Wednesday, August 25, 2010

Religion stuff

There's a middle-aged couple who run the dry-cleaners down the road from me. In the past I've been a regular there, financial jobs like mine having a high formal-suit quotient. So I've got to know them quite well.

They're lovely people. Immigrants from Rajasthan (largest state in India), they've been over here a couple of decades now. They're really friendly and always make me feel welcome.

They're also quite religious. Once upon a time that would have been a problem for me, not because it bothered me but because it would start me ranting. I'd debated the God question online for so long that the thread of the argument had burned its way into my brain. In recent years I've been trying to train myself to resist this compulsion.

So when we started chatting about it, I did my best to shut up and listen. And what I learned was quite interesting to me. I've always been fascinated by small religions, and this couple are both passionate about one I hadn't ever heard of before, called "Santmat" (roughly: the way of the saints).

Santmat is a classic "medley" religion. Just as Sikhism originated in an attempt to meld Hinduism with Islam, Santmat claims that each of these groups has an equally valid handle on the truth. In particular, they each have genuine gurus, or saints - individuals in whom the spark of the divine burns most strongly.

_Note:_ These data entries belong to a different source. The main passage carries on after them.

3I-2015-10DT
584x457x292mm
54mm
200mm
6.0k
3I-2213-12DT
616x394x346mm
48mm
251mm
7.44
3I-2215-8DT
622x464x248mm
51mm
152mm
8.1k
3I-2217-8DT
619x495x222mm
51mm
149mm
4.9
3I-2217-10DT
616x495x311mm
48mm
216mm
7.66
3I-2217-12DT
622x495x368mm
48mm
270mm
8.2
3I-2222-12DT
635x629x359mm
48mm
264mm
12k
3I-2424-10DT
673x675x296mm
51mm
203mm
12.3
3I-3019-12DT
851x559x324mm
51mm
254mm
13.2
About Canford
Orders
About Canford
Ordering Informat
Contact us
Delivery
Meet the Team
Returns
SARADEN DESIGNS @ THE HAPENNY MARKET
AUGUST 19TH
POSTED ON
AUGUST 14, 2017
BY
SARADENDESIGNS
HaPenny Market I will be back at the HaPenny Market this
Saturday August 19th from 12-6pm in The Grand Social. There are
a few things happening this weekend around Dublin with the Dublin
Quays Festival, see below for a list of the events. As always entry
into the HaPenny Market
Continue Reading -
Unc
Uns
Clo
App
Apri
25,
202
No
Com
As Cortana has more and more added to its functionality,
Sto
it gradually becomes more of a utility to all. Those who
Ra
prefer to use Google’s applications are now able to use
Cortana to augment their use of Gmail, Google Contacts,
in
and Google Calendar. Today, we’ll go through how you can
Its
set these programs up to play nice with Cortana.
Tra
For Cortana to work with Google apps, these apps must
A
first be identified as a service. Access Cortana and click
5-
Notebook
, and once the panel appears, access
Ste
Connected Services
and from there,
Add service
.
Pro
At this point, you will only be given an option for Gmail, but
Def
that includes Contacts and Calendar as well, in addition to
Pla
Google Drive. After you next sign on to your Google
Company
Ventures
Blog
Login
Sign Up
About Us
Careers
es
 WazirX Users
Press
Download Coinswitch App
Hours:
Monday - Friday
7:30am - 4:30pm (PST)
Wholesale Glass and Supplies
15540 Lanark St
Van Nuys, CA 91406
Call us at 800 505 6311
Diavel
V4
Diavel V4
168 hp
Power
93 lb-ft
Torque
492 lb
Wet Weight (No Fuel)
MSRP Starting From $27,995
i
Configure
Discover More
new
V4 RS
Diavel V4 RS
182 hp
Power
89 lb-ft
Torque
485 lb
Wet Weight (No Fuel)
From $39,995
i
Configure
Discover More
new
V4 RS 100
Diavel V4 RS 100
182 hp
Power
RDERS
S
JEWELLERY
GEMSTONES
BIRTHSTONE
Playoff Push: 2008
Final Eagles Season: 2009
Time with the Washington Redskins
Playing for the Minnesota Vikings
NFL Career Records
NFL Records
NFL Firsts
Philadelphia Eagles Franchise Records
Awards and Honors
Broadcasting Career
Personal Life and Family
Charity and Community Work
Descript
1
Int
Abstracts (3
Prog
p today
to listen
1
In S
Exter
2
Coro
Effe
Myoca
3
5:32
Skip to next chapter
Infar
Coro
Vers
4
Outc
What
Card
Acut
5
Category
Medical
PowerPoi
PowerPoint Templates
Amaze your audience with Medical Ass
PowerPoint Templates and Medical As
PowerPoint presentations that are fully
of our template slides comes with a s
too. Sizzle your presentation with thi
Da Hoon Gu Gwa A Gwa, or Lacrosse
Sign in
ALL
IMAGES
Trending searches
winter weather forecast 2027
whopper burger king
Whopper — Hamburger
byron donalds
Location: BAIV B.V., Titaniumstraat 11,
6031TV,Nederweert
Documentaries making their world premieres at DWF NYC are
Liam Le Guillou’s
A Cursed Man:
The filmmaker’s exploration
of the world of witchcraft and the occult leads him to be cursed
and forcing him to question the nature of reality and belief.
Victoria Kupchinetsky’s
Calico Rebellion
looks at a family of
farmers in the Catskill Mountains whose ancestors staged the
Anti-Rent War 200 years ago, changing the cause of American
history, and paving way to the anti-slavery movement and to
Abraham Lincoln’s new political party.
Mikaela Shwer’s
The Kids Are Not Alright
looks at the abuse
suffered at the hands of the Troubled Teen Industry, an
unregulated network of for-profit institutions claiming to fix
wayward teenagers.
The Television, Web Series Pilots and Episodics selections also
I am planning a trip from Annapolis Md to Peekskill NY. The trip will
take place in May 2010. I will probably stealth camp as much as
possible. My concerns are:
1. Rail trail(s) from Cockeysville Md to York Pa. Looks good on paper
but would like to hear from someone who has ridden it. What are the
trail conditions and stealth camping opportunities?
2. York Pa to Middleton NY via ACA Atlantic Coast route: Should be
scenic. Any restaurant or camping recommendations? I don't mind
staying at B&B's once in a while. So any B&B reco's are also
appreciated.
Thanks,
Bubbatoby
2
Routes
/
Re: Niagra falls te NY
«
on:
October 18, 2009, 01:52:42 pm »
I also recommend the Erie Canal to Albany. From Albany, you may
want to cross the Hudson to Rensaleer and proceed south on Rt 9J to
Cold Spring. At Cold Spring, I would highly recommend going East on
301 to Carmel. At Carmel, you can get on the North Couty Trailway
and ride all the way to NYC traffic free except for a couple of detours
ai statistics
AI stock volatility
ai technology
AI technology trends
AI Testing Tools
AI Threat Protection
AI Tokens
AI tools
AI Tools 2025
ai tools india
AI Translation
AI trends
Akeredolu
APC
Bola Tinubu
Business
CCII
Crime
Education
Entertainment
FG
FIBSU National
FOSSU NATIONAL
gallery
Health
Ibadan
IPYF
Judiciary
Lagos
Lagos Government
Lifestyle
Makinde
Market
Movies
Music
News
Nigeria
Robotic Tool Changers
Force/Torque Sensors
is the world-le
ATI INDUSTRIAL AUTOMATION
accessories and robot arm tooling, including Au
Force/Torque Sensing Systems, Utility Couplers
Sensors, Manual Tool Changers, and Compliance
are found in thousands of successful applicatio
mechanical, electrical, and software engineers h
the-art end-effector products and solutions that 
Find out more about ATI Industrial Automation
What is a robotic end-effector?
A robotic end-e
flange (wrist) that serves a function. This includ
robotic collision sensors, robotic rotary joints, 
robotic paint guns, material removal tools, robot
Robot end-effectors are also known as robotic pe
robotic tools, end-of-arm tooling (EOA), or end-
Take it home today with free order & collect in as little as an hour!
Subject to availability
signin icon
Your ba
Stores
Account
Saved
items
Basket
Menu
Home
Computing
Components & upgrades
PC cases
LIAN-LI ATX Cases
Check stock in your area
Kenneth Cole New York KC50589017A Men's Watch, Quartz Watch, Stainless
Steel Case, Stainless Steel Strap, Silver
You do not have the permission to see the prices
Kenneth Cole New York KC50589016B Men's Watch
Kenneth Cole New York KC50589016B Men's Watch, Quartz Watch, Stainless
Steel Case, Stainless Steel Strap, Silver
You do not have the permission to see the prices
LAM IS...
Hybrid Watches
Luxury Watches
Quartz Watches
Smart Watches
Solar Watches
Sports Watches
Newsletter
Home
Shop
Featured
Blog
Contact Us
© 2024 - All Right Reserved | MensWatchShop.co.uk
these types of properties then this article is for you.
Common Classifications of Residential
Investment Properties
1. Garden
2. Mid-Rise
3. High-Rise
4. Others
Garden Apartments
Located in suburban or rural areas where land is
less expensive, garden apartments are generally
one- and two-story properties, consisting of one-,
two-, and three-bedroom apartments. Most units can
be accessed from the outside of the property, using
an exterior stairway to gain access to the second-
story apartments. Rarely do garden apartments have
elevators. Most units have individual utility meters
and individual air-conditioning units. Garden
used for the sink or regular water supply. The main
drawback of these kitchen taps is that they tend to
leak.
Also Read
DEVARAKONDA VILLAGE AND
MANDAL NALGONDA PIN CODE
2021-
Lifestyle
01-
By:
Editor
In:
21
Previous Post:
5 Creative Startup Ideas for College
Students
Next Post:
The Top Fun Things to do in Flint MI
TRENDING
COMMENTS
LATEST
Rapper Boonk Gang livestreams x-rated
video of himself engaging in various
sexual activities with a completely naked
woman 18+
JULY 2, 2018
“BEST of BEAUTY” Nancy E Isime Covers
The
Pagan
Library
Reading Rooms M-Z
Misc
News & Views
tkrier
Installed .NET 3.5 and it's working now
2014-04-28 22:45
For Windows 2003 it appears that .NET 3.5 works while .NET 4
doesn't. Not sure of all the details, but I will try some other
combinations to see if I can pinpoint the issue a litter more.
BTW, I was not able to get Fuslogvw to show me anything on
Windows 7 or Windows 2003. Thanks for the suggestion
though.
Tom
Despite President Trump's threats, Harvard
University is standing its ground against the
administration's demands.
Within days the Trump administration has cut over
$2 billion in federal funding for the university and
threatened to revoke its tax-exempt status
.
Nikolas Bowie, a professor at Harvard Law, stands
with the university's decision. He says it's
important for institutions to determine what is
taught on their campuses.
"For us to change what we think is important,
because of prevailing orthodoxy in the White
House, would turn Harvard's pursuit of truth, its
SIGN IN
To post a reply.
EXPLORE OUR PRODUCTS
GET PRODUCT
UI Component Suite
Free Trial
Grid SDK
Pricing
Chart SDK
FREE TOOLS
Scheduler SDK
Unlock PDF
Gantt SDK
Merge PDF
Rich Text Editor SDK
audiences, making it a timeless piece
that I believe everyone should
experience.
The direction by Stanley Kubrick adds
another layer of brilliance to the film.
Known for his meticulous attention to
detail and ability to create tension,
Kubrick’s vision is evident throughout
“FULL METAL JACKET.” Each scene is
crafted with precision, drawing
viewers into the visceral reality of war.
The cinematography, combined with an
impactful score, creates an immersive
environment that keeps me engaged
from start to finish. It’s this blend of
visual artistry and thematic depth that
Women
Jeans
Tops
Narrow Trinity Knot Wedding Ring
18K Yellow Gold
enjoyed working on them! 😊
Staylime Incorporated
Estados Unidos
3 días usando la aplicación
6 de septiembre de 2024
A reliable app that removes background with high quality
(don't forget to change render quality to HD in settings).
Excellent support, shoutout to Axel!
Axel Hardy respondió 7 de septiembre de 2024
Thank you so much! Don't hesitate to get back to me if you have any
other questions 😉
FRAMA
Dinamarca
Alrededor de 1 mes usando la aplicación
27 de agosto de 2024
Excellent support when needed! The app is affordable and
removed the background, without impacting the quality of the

In the usual three-blind-men-and-an-elephant fashion, these saints all perceive the same divinity, but interpret it to their followers in a way that is appropriate to the time and place in which they operate. Saying that one religion is truer than another is nonsensical; if each has a true saint at its heart, they are just as valid. If you don't find one religion convincing, that just means that you're not destined to become a follower of that particular guru.

For this reason, I'm not entirely sure that Santmat can be considered a religion in the normal sense. It's more a philosophy, a system for putting all the other religions in context. The part that does count as a religion is the Radha Soami Satsang Beas, which is a group formed around a particular lineage of saints.

Each of these gurus made more converts for the Radha Soami movement. The sociology of this is interesting. You must remember that in Santmat, the important thing is the saint you follow rather than the name you call your religion. So followers of each guru tend to see themselves as distinct from the other "waves".

For example, my friends from the dry-cleaners were converted by the guru Maharaj Charan Singh Ji. Although he passed away in 1990, I think they feel a stronger affinity for him and his "generation" of believers than they do for the current guru (Baba Gurinder Singh Ji, Charan Singh's successor). Certainly the religious literature they've been feeding me seems to focus on him. There's no acrimony; your choice of guru to follow is as personal as your choice of woman to fall in love with, and people aren't expected to have the same preference.

Generally a rather nice, innocent religious group, with no blots on its history. So do I find them convincing? Am I going to find a guru of my own?

Unsurprisingly, the answer is: probably not. Firstly, of course, I find their cosmology unconvincing. I don't see any particular reason to believe that we have souls, for example.

The Santmat rebuttal here is: I don't believe in souls because I listen to scientists; they do believe in souls because they listen to saints. We've just chosen different gurus.

But this misses the point. In short: how do you choose a guru?*

The Santmat approach is your basic touchy-feely "you just know he's the one" kind of thing. But this is a problem for me because, back in the material world, many people have felt like that about some very scary characters. Hitler was considered quite the role model at one point, as was Stalin (still is, in some circles).

So, in situations where we can test how good people are at picking good gurus, we find the answer is: not very.

But that's kinda nihilistic. If people are bad at choosing trustworthy gurus, how do I know my scientists can be trusted? After all, there are some scandals in the history of science too (cold fusion, Hwang Woo-suk's cloning research, I could go on all day).

The answer is nicely paradoxical. I trust the scientific community because I don't have to. They don't expect me to. When they tell me something, they also present me with the data to back it up, and the method that gave rise to that data, and I can go away and confirm it all for myself.

By and large I don't bother to check the data - it'd be very time-consuming and expensive. Fortunately, there are lots of other scientists who are generally willing to replicate experiments, especially interesting or controversial ones. Scientists keep each other honest.

I don't see any evidence that gurus have that kind of skeptical mindset. Until I do, I won't be believing in souls.

* I should mention that this question is explicitly raised in one of their books (ch2 of The Science of Spirituality). Sadly, I don't think they actually answer in plain language. As far as I can tell, the chapter just boils down to: you'll know him/her when you see him/her.